Когда-то он хотел стать актером, затем прервал свое обучение юридическим наукам, едва не вошел в редакцию «Новой свободной прессы», которую позднее именовал «Новой продажной прессой», в 1899 году основал собственный журнал — «Факел», где сотрудничали Вильгельм Либкнехт, Франц Меринг, а также Генрих Манн, Арнольд Шёнберг, Эрих Мюзам, Стриндберг, Ведекинд; правда, с 1911 года этот журнал сочинялся исключительно им самим; в течение тридцати семи лет в результате его одинокой еженощной работы вышли 922 номера «Факела», к тому же около сорока книг: это и было его жизнью, жизненным делом, разве что еще его популяризаторские вечера, ибо Краус был одним из лучших чтецов и исполнителей своего времени; наряду с собственным творчеством, он доносил до слушателя тех поэтов и музыкантов, которых считал образцовыми, — это были Шекспир и Гёте, Маттиас Клаудиус{149} и Жан-Поль, Раймунд{150} и Нестрой{151}, Оффенбах, Лилиенкрон{152}, Ведекинд и, из самых новейших, молодой поэт по имени Брехт.
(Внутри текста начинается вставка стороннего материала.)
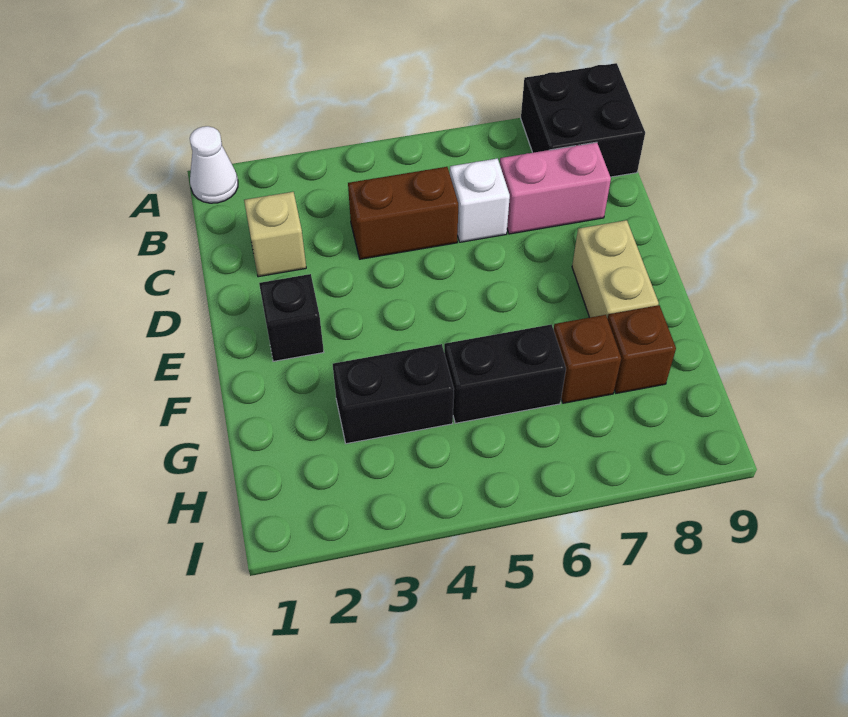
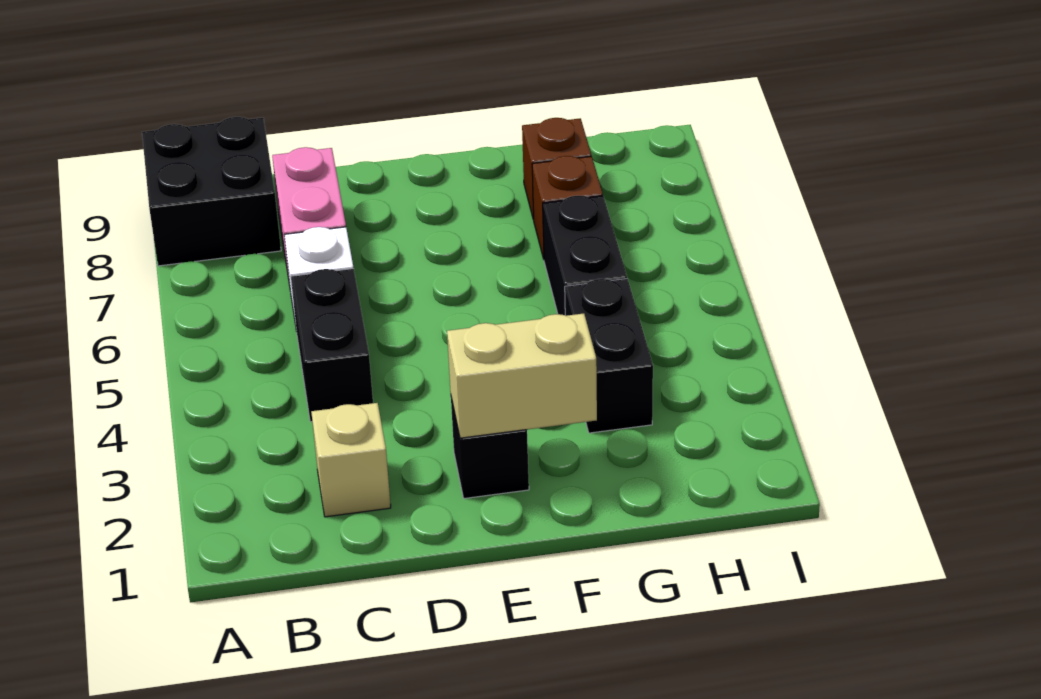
white 1x1 cone [190,126,238,203] -> none
brown 1x2 brick [348,167,458,259] -> black 1x2 brick [291,269,373,422]
tan 1x2 brick [572,220,659,319] -> tan 1x2 brick moved to [447,313,597,438]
Был ли он одиночкой? Несомненно. За «Факелом», который так скоро стал журналом одного человека, за этим невероятным трудом жизни стояло миросозерцание, согласно которому у каждого своя боль, неспособная затронуть никого другого, стояла жизненная скорбь, которая, как выразился друг Крауса Генрих Фишер, была раненой жизнерадостностью. Но одиночество Карла Крауса, способствовавшее подчас неверным оценкам и заблуждениям — если само ими не порождавшееся, — не имело ничего общего с тщеславием и эстетством, с человеконенавистничеством и герметизмом. Здесь перед нами не оторванность от мира, но затаенная одержимость миром и обществом. Следует напомнить, что «Факел» никоим образом не был органом «happy few»[53], но выходил тиражом от 30 до 40 тысяч экземпляров, что книги Крауса до захвата власти нацистами постоянно выдерживали несколько изданий. И не случайно также, что в течение ряда последних лет действенность и популярность его творчества, объявленного теми, кто его не знает, литературой для посвященных, непрерывно возрастают.

Одиночество Крауса не есть отгороженность от политики — его творчество всегда было результатом столкновения с политикой, с эпохой. В определенные периоды он выражал солидарность с точкой зрения той или иной партии. Он поддерживал рабочее движение после 1918 года и во время боев в Вене в 1927 году. В последние свои годы он ошибочно видел в партии Дольфуса{153} действенную силу в борьбе против Гитлера. Принципиальная позиция Крауса — трагическая сатира. Высочайший накал и действенность его творчества создаются противоречием между чувством потерянности и верой в творение. Краусу чужд нигилизм. На заднем плане, за кулисами отчаяния, у него всегда ждет сигнала на выход человеческая натура, естественный человек, искусство, которое бы его предвещало.